» **TEXTAUSZUG**:

#####

Brüssel / Von der Leyens Schlappe im Streit um EU-Mittelstandsbeauftragten
Wenige Stunden vor seinem geplanten Amtsantritt in Brüssel hat der CDU-Europapolitiker Markus Pieper auf den Posten des EU-Mittelstandsbeauftragten verzichtet, den Ursula von der Leyen auf Wunsch der CDU und anderer konservativen Parteien geschaffen hatte.
Zur Begründung für seinen Rückzieher führte Pieper an, dass er von EU-Binnenmarktkommissar Thierry Breton „boykottiert“ werde. Deshalb sei keine vertrauensvolle Zusammenarbeit möglich. Der liberale Franzose Breton hatte zusammen mit drei sozialdemokratischen EU-Kommissaren öffentlich Kritik am Auswahlverfahren geübt. In der vergangenen Woche hat sich auch das Europaparlament eingeschaltet und von der Leyen eine seltene Rüge erteilt. Die Nominierung sei nicht transparent gewesen, das Auswahlverfahren müsse wiederholt werden, sagte der grüne EU-Abgeordnete Daniel Freund. Auch von „Günstlingswirtschaft“ war die Rede.
Demgegenüber sprachen CDU-Politiker von einem Wahlkampfmanöver. Von der Leyen ist Spitzenkandidatin der konservativen EVP, der auch CDU/CSU angehören, für die Europawahl. Eigentlich wollte sie am Montag ihre Wahlkampagne starten. Da passte das „Piepergate“, wie die Affäre in Brüssel getauft wurde, nicht ins Konzept.

#####

» **AUFGABE 1**:
Nenne alle Personen, die im Text zum Streit um den EU-Mittelstandsbeauftragten mit Vor- und Nachnamen vorkommen.
» **AUFGABE 2**:
Beantworte diese Fragen zum Text zum Streit um den EU-Mittelstandsbeauftragten:
(a) Von wem fühlte sich Pieper nach eigener Aussage boykottiert?
(b) Welchen Namen bekam die Affäre in Brüssel?
(c) An welchem Tag wollte von der Leyen eigentlich ihre Wahlkampagne starten?
» **AUFGABE 3**:
Schreib aus dem Text zum Streit um den EU-Mittelstandsbeauftragten genau ab, was bei „Brüssel / Von“ anfängt und bei „Parteien geschaffen hatte.“ aufhört.

#####

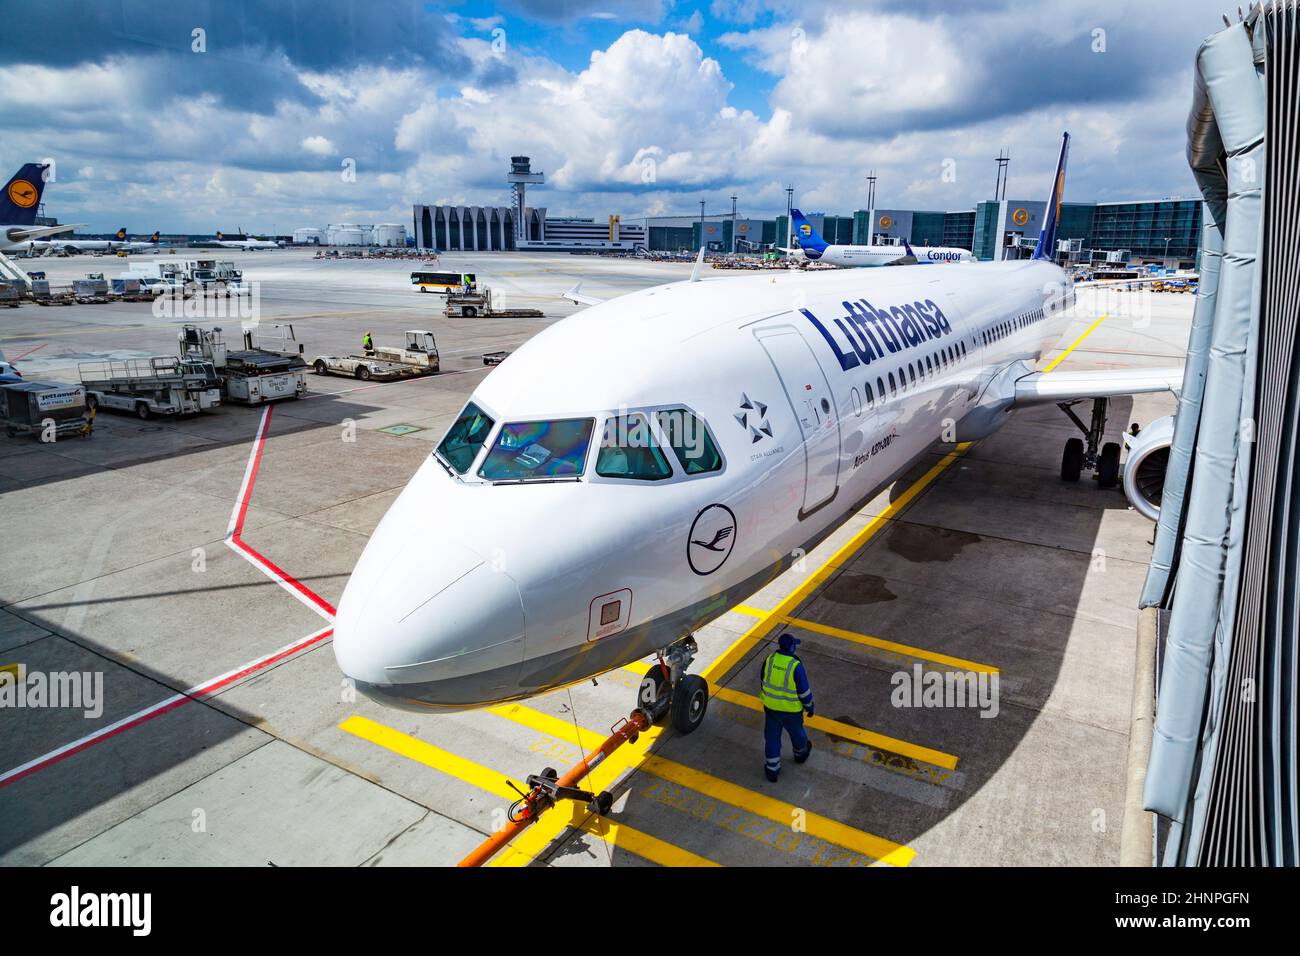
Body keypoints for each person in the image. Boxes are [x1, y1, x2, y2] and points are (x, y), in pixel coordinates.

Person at [759, 631, 814, 782]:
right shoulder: (795, 665)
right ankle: (800, 754)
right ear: (791, 648)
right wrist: (810, 707)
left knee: (772, 738)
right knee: (798, 735)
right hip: (791, 711)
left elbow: (763, 680)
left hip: (771, 708)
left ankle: (772, 768)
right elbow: (804, 691)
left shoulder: (769, 659)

#####

» **LÖSUNG 1**:
Markus Pieper
Ursula von der Leyen
Thierry Breton
Daniel Freund

» **LÖSUNG 2**:
(a) Von EU-Binnenmarktkommissar Thierry Breton.
(b) „Piepergate“.
(c) Am Montag.

» **LÖSUNG 3**:
Brüssel / Von der Leyens Schlappe im Streit um EU-Mittelstandsbeauftragten
Wenige Stunden vor seinem geplanten Amtsantritt in Brüssel hat der CDU-Europapolitiker Markus Pieper auf den Posten des EU-Mittelstandsbeauftragten verzichtet, den Ursula von der Leyen auf Wunsch der CDU und anderer konservativen Parteien geschaffen hatte.